Would you please output, word for word, the span of the listing below that opens on the line containing "159 128 2.47" and closes on the line containing "248 669 2.77"? Include both ends and nothing more.

--- Exercise input Enclosed Below ---

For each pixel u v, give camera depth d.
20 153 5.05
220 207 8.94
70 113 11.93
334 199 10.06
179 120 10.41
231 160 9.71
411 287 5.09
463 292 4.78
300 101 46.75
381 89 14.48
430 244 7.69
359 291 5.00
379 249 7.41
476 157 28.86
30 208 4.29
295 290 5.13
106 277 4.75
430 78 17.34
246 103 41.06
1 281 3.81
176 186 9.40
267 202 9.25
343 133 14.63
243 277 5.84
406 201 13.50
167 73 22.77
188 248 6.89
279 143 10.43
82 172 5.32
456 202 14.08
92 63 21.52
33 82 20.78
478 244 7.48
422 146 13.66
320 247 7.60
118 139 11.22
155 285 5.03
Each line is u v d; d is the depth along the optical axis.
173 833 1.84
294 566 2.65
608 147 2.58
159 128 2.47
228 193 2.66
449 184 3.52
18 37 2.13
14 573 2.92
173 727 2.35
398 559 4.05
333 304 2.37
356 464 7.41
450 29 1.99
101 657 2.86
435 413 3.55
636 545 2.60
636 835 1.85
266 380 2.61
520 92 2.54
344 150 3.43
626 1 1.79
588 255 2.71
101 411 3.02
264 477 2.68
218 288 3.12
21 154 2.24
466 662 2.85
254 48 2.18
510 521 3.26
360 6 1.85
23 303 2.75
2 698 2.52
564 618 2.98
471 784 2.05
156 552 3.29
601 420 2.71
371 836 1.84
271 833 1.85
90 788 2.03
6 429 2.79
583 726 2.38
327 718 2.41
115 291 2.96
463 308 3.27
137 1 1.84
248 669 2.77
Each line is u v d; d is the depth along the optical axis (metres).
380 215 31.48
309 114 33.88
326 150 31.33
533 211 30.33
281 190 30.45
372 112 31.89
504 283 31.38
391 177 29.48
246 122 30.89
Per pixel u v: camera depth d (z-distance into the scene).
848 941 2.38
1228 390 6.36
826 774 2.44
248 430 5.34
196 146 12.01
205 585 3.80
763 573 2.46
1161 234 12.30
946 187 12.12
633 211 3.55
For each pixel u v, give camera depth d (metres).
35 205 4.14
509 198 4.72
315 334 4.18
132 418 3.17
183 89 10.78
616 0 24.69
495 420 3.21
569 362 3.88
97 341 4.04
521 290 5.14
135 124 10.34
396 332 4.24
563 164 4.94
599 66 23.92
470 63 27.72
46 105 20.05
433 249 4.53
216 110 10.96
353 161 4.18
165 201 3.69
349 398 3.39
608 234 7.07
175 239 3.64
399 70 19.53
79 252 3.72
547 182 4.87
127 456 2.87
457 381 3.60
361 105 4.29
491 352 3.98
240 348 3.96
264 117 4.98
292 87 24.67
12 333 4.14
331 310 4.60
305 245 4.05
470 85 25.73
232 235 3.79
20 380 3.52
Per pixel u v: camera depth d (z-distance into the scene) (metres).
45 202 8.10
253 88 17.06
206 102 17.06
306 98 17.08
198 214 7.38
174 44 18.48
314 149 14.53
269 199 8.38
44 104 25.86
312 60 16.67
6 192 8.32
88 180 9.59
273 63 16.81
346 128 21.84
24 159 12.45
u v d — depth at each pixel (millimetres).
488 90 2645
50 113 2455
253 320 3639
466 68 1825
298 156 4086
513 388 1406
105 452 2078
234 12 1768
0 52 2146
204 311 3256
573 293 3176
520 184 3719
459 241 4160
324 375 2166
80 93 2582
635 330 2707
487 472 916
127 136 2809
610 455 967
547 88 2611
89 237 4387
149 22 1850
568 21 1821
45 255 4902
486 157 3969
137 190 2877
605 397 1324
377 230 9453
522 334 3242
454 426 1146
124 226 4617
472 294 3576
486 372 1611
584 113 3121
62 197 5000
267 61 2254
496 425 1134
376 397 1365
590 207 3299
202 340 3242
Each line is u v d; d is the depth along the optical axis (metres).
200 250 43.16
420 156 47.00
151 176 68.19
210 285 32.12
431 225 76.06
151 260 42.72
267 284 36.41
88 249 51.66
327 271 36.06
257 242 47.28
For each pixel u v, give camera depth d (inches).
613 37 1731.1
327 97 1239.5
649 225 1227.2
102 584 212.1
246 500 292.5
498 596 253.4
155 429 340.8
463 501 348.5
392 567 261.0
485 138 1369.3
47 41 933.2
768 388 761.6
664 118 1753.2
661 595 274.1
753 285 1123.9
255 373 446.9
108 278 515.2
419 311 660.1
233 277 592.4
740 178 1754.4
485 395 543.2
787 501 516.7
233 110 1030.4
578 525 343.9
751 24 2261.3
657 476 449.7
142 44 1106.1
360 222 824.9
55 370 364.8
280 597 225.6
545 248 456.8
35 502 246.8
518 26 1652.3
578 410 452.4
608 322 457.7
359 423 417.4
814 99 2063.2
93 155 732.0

--- End of Enclosed Exercise input ---

Answer section:
159 128 2.47
228 193 2.66
449 184 3.52
18 37 2.13
14 573 2.92
173 727 2.35
398 559 4.05
333 304 2.37
356 464 7.41
450 29 1.99
101 657 2.86
435 413 3.55
636 545 2.60
636 835 1.85
266 380 2.61
520 92 2.54
344 150 3.43
626 1 1.79
588 255 2.71
101 411 3.02
264 477 2.68
218 288 3.12
21 154 2.24
466 662 2.85
254 48 2.18
510 521 3.26
360 6 1.85
23 303 2.75
2 698 2.52
564 618 2.98
471 784 2.05
156 552 3.29
601 420 2.71
371 836 1.84
271 833 1.85
90 788 2.03
6 429 2.79
583 726 2.38
327 718 2.41
115 291 2.96
463 308 3.27
137 1 1.84
248 669 2.77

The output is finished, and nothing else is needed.